Comprendre le plan d’aménagement directeur (PAD) du quartier Midi

Les Plans d’aménagement directeurs (PAD) sont un nouvel outil de la Région bruxelloise créé en 2018. Ils permettent de dresser les grandes lignes du réaménagement d’un quartier avec une partie stratégique qui expose les intentions de la Région pour le quartier (qui a une valeur indicative) et une partie réglementaire (qui inscrit dans la loi certains principes). Ce cadre touche aussi bien à des questions de mobilité (organisation de la circulation entre les voitures, les piétons, les cyclistes), de logements ( % de logements pouvant être construits, hauteurs maximum,…), d’espaces verts (création d’un parc), d’équipements collectifs (crèches, écoles, salles de sport…)… Le PAD fixe les fonctions que peut accueillir le quartier (logements, commerces, activités de production, bureaux,…), définit les hauteurs maximum en cas de nouvelles constructions… Bref, c’est l’instrument qui sera au-dessus de toutes les autres réglementations urbanistiques pour donner le cadre du développement d’un quartier.

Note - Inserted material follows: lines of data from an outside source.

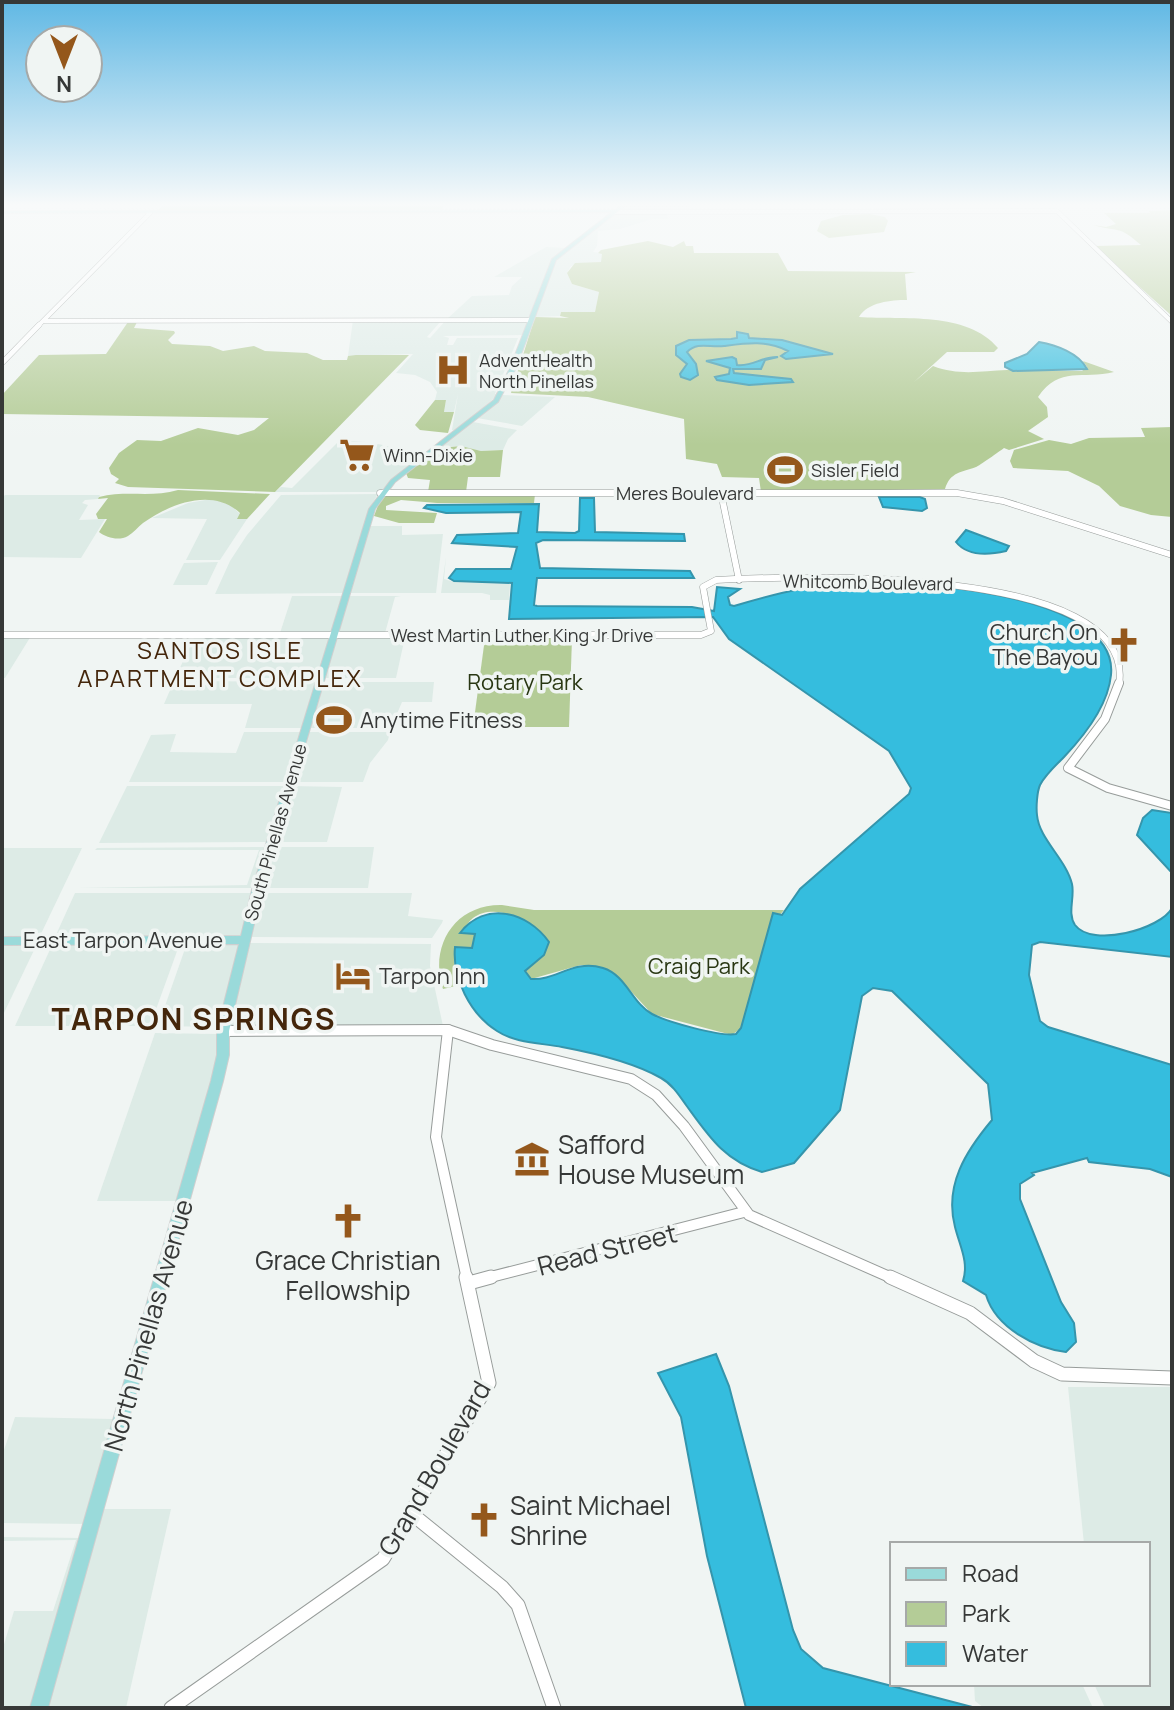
<svg xmlns="http://www.w3.org/2000/svg" width="1174" height="1710" viewBox="0 0 1174 1710" font-family="Manrope,sans-serif">
<rect width="100%" height="100%" fill="#f0f5f3"/>
<!-- built -->
<g fill="#ddebe6">
<polygon points="625,205 689,205 691,208 666,212 668,219 652,219 620,229 598,231 597,246 593,252 602,253 602,262 571,266 567,273 572,284 599,292 595,312 561,312 560,316 532,317 555,259"/>
<polygon points="546,247 566,248 550,264 528,319 447,319 472,296 509,295 512,286 522,277 494,277"/>
<polygon points="353,320 441,321 427,337 430,338 446,320 528,320 523,335 443,336 449,338 447,345 453,345 457,338 518,338 495,394 499,394 457,430 452,430 458,394 454,412 444,412 446,400 435,400 437,392 430,382 415,375 396,373 413,354 348,356"/>
<polygon points="503,395 555,397 522,426 477,418"/>
<polygon points="473,422 517,430 508,439 503,450 481,451 461,446 438,448"/>
<polygon points="339,441 366,442 383,445 380,448 383,449 386,446 427,453 379,492 275,492 281,487 292,488"/>
<polygon points="378,494 369,509 343,593 215,594 230,561 247,535 281,495"/>
<polygon points="5,495 100,495 98,499 85,500 82,503 88,505 79,520 105,519 81,558 2,557 2,498"/>
<polygon points="211,499 230,504 240,514 238,519 247,519 220,560 186,560 207,519 152,518 188,503"/>
<polygon points="368,526 402,526 402,535 443,534 436,593 348,593"/>
<polygon points="446,557 444,579 454,582 510,584 509,600 490,600 490,595 482,593 441,593"/>
<polygon points="218,562 207,585 173,585 184,563"/>
<polygon points="292,596 343,596 332,633 280,633"/>
<polygon points="347,596 401,596 395,597 385,633 337,633"/>
<polygon points="2,636 31,636 5,678 2,678"/>
<polygon points="195,636 331,637 318,678 175,678"/>
<polygon points="336,637 405,637 396,678 434,678 324,678"/>
<polygon points="174,681 317,682 303,728 245,728 252,704 164,704"/>
<polygon points="323,682 434,682 432,702 402,702 391,728 309,728"/>
<polygon points="244,732 302,732 287,782 129,782 151,735 176,734 170,752 236,753"/>
<polygon points="308,732 390,732 388,740 370,763 363,782 293,782"/>
<polygon points="127,786 286,786 269,842 99,843"/>
<polygon points="292,786 342,787 327,842 275,842"/>
<polygon points="267,847 255,888 78,888 247,885 259,850 95,850 97,848"/>
<polygon points="273,847 374,847 368,888 261,888"/>
<polygon points="2,848 82,848 39,938 2,938"/>
<polygon points="75,893 253,893 242,937 55,937"/>
<polygon points="260,893 412,893 408,916 443,920 442,923 432,938 248,937"/>
<polygon points="2,943 37,944 2,1017"/>
<polygon points="53,943 180,943 150,1026 15,1026"/>
<polygon points="187,943 240,943 220,1027 158,1026"/>
<polygon points="247,943 431,944 430,966 443,1026 227,1027"/>
<polygon points="155,1033 219,1034 219,1056 179,1201 97,1201"/>
<polygon points="1068,1387 1172,1387 1172,1708 1105,1708 1094,1684 1148,1684 1148,1544 1084,1544"/>
<polygon points="15,1417 113,1419 86,1524 2,1523 2,1456"/>
<polygon points="101,1509 171,1509 126,1708 45,1708"/>
<polygon points="2,1537 82,1538 33,1708 2,1708 2,1651 14,1611 53,1611 76,1540 2,1541"/>
<polygon points="974,1684 1082,1684 1093,1708 984,1708 975,1701"/>
</g>
<!-- green -->
<g fill="#b4cc97">
<polygon points="163,205 444,205 442,210 303,210 303,207 300,211 157,211"/>
<path d="M1172 210V316L1094 246 1141 245C1117 224 1120 233 1093 225L1106 227 1116 224 1104 213H1150L1149 211Z"/>
<polygon points="870,214 885,217 888,221 884,232 829,238 817,231 821,221 843,215"/>
<path d="M648 241 673 247 684 241 686 246H693L694 253H778L788 271 916 272 905 274 907 300C891 300 868 302 859 317 903 320 967 311 998 348L994 352H947L914 382 933 366C959 376 981 371 1007 370 1031 369 1057 371 1082 371L1087 367 1083 361 1114 372C1082 380 1060 365 1038 397L1047 407 1048 417 1028 431 1044 439 1009 450 1004 448C1000 451 979 466 976 467 962 472 950 472 945 489L761 492 759 478 722 477 717 464 686 459 684 419 588 397 511 393 535 317 569 318 560 316 561 312H595L599 292 572 284 567 273 575 263 601 262 602 254 598 253 601 250Z"/>
<polygon points="128,322 137,322 134,328 174,331 175,333 168,340 172,344 210,346 223,351 254,346 265,351 307,353 323,360 347,360 348,356 356,355 409,355 275,492 128,487 115,483 119,479 111,474 109,468 119,453 137,440 161,441 198,428 238,435 254,430 269,418 2,414 2,395 39,355 106,354"/>
<polygon points="435,400 446,400 444,412 454,412 448,433 420,430 415,425"/>
<polygon points="1172,427 1172,517 1151,515 1120,506 1099,486 1068,471 1013,468 1010,461 1014,450 1049,440 1071,444 1089,438 1145,437 1141,428"/>
<polygon points="461,446 481,451 503,450 500,477 468,477 466,492 428,492 430,480 408,478 406,473 441,448"/>
<path d="M178 490 270 494 247 519H237L240 513C212 487 170 504 143 523 138 527 133 533 128 536 119 541 107 538 99 532L107 519H98L96 514 108 498 98 499 99 497C126 490 152 498 178 490Z"/>
<polygon points="535,494 534,503 437,503 401,500 386,506 386,510 437,513 434,523 399,523 374,516 382,495"/>
<polygon points="485,638 572,638 569,727 473,727"/>
<path d="M502 905 534 910H784L773 923 741 1028 732 1035 652 1014 615 974 603 968 581 965 531 979 525 974 526 969 544 955 548 946C538 924 497 900 473 918 468 922 465 928 461 933L476 934 472 948H455L454 969 460 985 443 989C429 947 454 904 502 905Z"/>
</g>
<!-- water -->
<g fill="#35bdde" stroke="#3595ac" stroke-width="2">
<path d="M737 332 748 334 749 338 782 340 833 354 786 359 781 356 788 351C766 340 747 343 724 346 710 348 698 341 687 352L696 364 698 375 690 380 681 377 680 374 687 364 676 355V346L689 340 731 339 737 338Z"/>
<path d="M1039 342C1056 345 1079 353 1087 369L1013 371 1005 367V363L1027 354Z"/>
<path d="M732 357 736 359 737 365C753 367 762 356 778 357L765 360 761 369H733L734 373 791 379 793 382 749 385 717 380 715 377 729 374 730 368 706 361Z"/>
<polygon points="879,497 920,497 925,499 927,508 922,511 883,507"/>
<path d="M580 498H594L595 532 684 534 685 541 543 540 536 543 540 568 690 571 694 578H537L534 605 537 606 692 607 714 611 717 587 740 589 728 597 730 605 734 606C767 596 800 587 834 584 890 578 1120 589 1111 675 1108 706 1084 736 1064 757 1056 765 1045 775 1040 785 1037 792 1036 807 1037 815 1039 839 1066 859 1072 884 1075 897 1067 913 1075 925 1092 948 1161 929 1172 908V957L1040 942 1032 945 1029 975 1040 1021 1048 1027 1172 1065V1177L1150 1169 1089 1162 1087 1158 1032 1173 1034 1175 1020 1184V1199L1061 1302 1074 1323 1076 1342 1066 1352C1035 1348 996 1328 986 1295L963 1281C969 1262 960 1247 955 1227 944 1185 966 1151 992 1120L988 1084 892 991 873 988 862 996 840 1110 794 1163 762 1172C724 1161 708 1135 686 1105 679 1095 672 1084 661 1078 633 1062 594 1053 562 1047 541 1043 515 1043 497 1031 470 1014 452 978 455 947L472 948 475 934 460 933C485 901 527 911 549 942L544 955 525 971 531 979C556 981 573 959 603 968 626 975 632 1003 652 1014 667 1022 721 1037 736 1034L741 1028 773 913 782 915 800 889 909 794 911 788 889 751 729 639 713 617 509 619 512 583 454 581 449 578 456 569H511L517 547 452 543 457 535 518 533 521 512 446 513 424 508 427 505 539 504 537 532 575 533 579 531Z"/>
<path d="M966 530 1009 546 1006 551C989 555 968 557 956 542Z"/>
<polygon points="1152,810 1172,813 1172,873 1137,835 1143,818"/>
<polygon points="716,1354 729,1386 793,1630 801,1649 823,1668 976,1708 746,1708 707,1556 681,1417 658,1373"/>
</g>
<g fill="none" stroke-linecap="round" stroke-linejoin="round">
<!-- minor-far5 casing -->
<g stroke="#979c9a" stroke-width="5">
<g id="minor-far5">
<polyline points="615,212 1057,211 1172,322"/>
<polyline points="44,321 530,320"/>
<polyline points="37,327 150,213"/>
</g>
</g>
<!-- minor-far4 casing -->
<g stroke="#979c9a" stroke-width="6">
<polyline id="minor-far4" points="2,363 39,325"/>
</g>
<!-- minor-far3 casing -->
<g stroke="#979c9a" stroke-width="7">
<g id="minor-far3">
<polyline points="380,493 957,493 1003,501 1172,555"/>
<polyline points="721,493 739,580"/>
<path d="M2 635H701L711 631 703 587 716 580C790 576 1139 563 1119 685"/>
</g>
</g>
<!-- minor-far2 casing -->
<g stroke="#979c9a" stroke-width="10">
<polyline id="minor-far2" points="1119,683 1105,719 1068,768 1108,788 1172,806"/>
</g>
<!-- minor-far1 casing -->
<g stroke="#979c9a" stroke-width="12">
<g id="minor-far1">
<polyline points="448,1030 436,1137 467,1279"/>
<polyline points="223,1031 448,1030 492,1045 631,1079 656,1095 684,1126 749,1215 894,1279"/>
<polyline points="483,1279 744,1212"/>
</g>
</g>
<!-- minor casing -->
<g stroke="#979c9a" stroke-width="15">
<g id="minor">
<polyline points="890,1277 970,1313 1034,1361 1062,1374 1172,1378"/>
<polyline points="469,1283 491,1277"/>
<polyline points="412,1514 502,1587 518,1605 554,1708"/>
<polyline points="171,1708 383,1559 489,1383 466,1277"/>
</g>
</g>
<!-- major casing -->
<g stroke="#cfcfcf" stroke-width="2">
<polygon id="major" points="621,205 626,205 556,260 516,368 498,402 395,482 375,509 262,890 229,1031 229,1055 223,1081 48,1708 30,1708 211,1081 217,1055 217,1031 239,944 2,945 2,937 241,936 252,890 369,509 391,480 494,400 510,368 552,259 612,212 2,213 2,211 615,210"/>
</g>
<!-- minor-far5 -->
<use href="#minor-far5" stroke="#fff" stroke-width="4"/>
<!-- minor-far4 -->
<use href="#minor-far4" stroke="#fff" stroke-width="5"/>
<!-- minor-far3 -->
<use href="#minor-far3" stroke="#fff" stroke-width="6"/>
<!-- minor-far2 -->
<use href="#minor-far2" stroke="#fff" stroke-width="8"/>
<!-- minor-far1 -->
<use href="#minor-far1" stroke="#fff" stroke-width="10"/>
<!-- minor -->
<use href="#minor" stroke="#fff" stroke-width="13"/>
<!-- major -->
<use href="#major" fill="#9adada" fill-rule="evenodd"/>
</g>
<!-- sky -->
<linearGradient id="sky" x2="0" y2="1"><stop stop-color="#60b8e4"/><stop offset="0.46" stop-color="#f8fafa"/><stop offset="1" stop-color="#f8fafa" stop-opacity="0"/></linearGradient>
<rect width="1174" height="445" fill="url(#sky)"/>
<!-- icons -->
<defs>
<g id="hospital-bare" transform="scale(2.76)"><path d="M-5-5h3v3.5h4V-5h3V5h-3V1.5h-4V5h-3Z" fill="#94571b" stroke="#f0f5f3" stroke-width="2.5" paint-order="stroke"/></g>
<g id="supermarket-bare" transform="scale(2.76)"><path d="M-6-5.5h2.5l.6 2H6L4.5 2H-2.5L-4.4-4H-6ZM-1.5 3.2a1.3 1.3 0 1 0 .1 0ZM3 3.2a1.3 1.3 0 1 0 .1 0Z" fill="#94571b" stroke="#f0f5f3" stroke-width="2.5" paint-order="stroke"/></g>
<g id="stadium-bare" transform="scale(2.76)"><path d="M0-5a6.5 5 0 1 0 0 10a6.5 5 0 1 0 0-10ZM-3.5-1.8h7v3.6h-7Z" fill="#94571b" stroke="#f0f5f3" stroke-width="2.5" paint-order="stroke"/></g>
<g id="church-bare" transform="scale(2.76)"><path d="M-1.2-6h2.4v3.5h3.3v2.4h-3.3V6h-2.4V-.1h-3.3v-2.4h3.3Z" fill="#94571b" stroke="#f0f5f3" stroke-width="2.5" paint-order="stroke"/></g>
<g id="hotel-bare" transform="scale(2.76)"><path d="M-6-4.5h1.5V1H6V5H4.5V3h-9V5H-6ZM-4 0a1.8 1.8 0 1 1 3.6 0ZM.5 0V-2.5h3Q6-2.5 6 0Z" fill="#94571b" stroke="#f0f5f3" stroke-width="2.5" paint-order="stroke"/></g>
<g id="museum-bare" transform="scale(2.76)"><path d="M0-6L6-3V-2H-6V-3ZM-5-1h2V3h-2ZM-1-1h2V3h-2ZM3-1h2V3H3ZM-6 4H6V6H-6Z" fill="#94571b" stroke="#f0f5f3" stroke-width="2.5" paint-order="stroke"/></g>
</defs>
<g fill-rule="evenodd">
<use href="#hospital-bare" x="453" y="370"/>
<use href="#supermarket-bare" x="357" y="455"/>
<use href="#stadium-bare" x="785" y="470"/>
<use href="#church-bare" x="1124" y="645"/>
<use href="#stadium-bare" x="334" y="720"/>
<use href="#hotel-bare" x="353" y="976"/>
<use href="#museum-bare" x="532" y="1159"/>
<use href="#church-bare" x="348" y="1221"/>
<use href="#church-bare" x="484" y="1520"/>
</g>
<g text-anchor="middle" dominant-baseline="central" stroke-width="7" stroke-linejoin="round" paint-order="stroke">
<!-- far-poi labels -->
<g font-size="18" fill="#363837" stroke="#f0f5f3" text-anchor="start">
<text x="479" y="360">AdventHealth<tspan x="479" dy="21">North Pinellas</tspan></text>
<text x="383" y="455">Winn-Dixie</text>
<text x="811" y="470">Sisler Field</text>
</g>
<!-- far-street labels -->
<g font-size="18" fill="#363837" stroke="#f0f5f3">
<text x="685" y="493">Meres Boulevard</text>
<text transform="translate(868 582) rotate(1)">Whitcomb Boulevard</text>
<text x="522" y="635">West Martin Luther King Jr Drive</text>
<text transform="translate(275 832) rotate(-74)">South Pinellas Avenue</text>
</g>
<!-- poi labels -->
<g font-size="22" fill="#363837" stroke="#f0f5f3" text-anchor="start">
<text x="1098" y="632" text-anchor="end">Church On<tspan x="1098" dy="25">The Bayou</tspan></text>
<text x="360" y="720">Anytime Fitness</text>
<text x="379" y="976">Tarpon Inn</text>
</g>
<!-- park labels -->
<g font-size="22" fill="#293713" stroke="#f0f5f3">
<text x="525" y="682">Rotary Park</text>
<text x="699" y="966">Craig Park</text>
</g>
<!-- street labels -->
<g font-size="22" fill="#363837" stroke="#f0f5f3">
<text x="123" y="940">East Tarpon Avenue</text>
</g>
<!-- neighbourhood labels -->
<g font-size="24" letter-spacing="2" fill="#44260b" stroke="#f0f5f3">
<text x="220" y="649">SANTOS ISLE<tspan x="220" dy="28">APARTMENT COMPLEX</tspan></text>
</g>
<!-- near-poi labels -->
<g font-size="26" fill="#363837" stroke="#f0f5f3" text-anchor="start">
<text x="558" y="1144">Safford<tspan x="558" dy="30">House Museum</tspan></text>
<text x="348" y="1260" text-anchor="middle">Grace Christian<tspan x="348" dy="30">Fellowship</tspan></text>
<text x="510" y="1505">Saint Michael<tspan x="510" dy="30">Shrine</tspan></text>
</g>
<!-- near-street labels -->
<g font-size="26" fill="#363837" stroke="#f0f5f3">
<text transform="translate(607 1249) rotate(-14)">Read Street</text>
<text transform="translate(148 1325) rotate(-74)">North Pinellas Avenue</text>
<text transform="translate(434 1468) rotate(-60)">Grand Boulevard</text>
</g>
<!-- district labels -->
<g font-size="30" font-weight="bold" letter-spacing="2" fill="#44260b" stroke="#f0f5f3">
<text x="194" y="1018">TARPON SPRINGS</text>
</g>
</g>
<!-- border -->
<rect width="1174" height="1710" fill="none" stroke="#363837" stroke-width="8"/>
<!-- legend -->
<rect x="890" y="1542" width="260" height="144" fill="#f0f5f3" stroke="#a6a9a8" stroke-width="2"/>
<rect x="906" y="1568" width="40" height="12" fill="#9adada" stroke="#a6a9a8" stroke-width="2"/>
<text x="962" y="1582" font-size="24" fill="#363837">Road</text>
<rect x="906" y="1602" width="40" height="24" fill="#b4cc97" stroke="#a6a9a8" stroke-width="2"/>
<text x="962" y="1622" font-size="24" fill="#363837">Park</text>
<rect x="906" y="1642" width="40" height="24" fill="#35bdde" stroke="#a6a9a8" stroke-width="2"/>
<text x="962" y="1662" font-size="24" fill="#363837">Water</text>
<!-- north arrow -->
<g transform="translate(64 64) rotate(180)"><circle r="38" fill="#f0f5f3" stroke="#a6a9a8" stroke-width="2"/>
<path d="M0-6L14 30L0 20L-14 30Z" fill="#94571b"/>
<text y="-12" font-size="22" font-weight="bold" text-anchor="middle" fill="#363837">N</text>
</g>
</svg>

Il y a des PAD en cours d’approbation dans plusieurs quartiers de la Région dont des quartiers proches du quartier Midi : Heyvaert, la Gare de l’Ouest et la Porte de Ninove. Ces derniers ont déjà été soumis à l’enquête publique auprès des habitants. Les PAD Gare de l’Ouest et Heyvaert sont déjà adoptés.

Le PAD Midi est à l’enquête publique jusqu’au 2 novembre. C’est-à-dire que tout habitant qui le souhaite peut faire part de ses remarques et observations à la Région jusqu’à cette date : info@perspective.brussels et midi@perspective.brussels.

À la différence d’un contrat de quartier, il n’y a pas pour ce type d’enquête publique de commission de concertation où vous pourriez faire part de vos remarques.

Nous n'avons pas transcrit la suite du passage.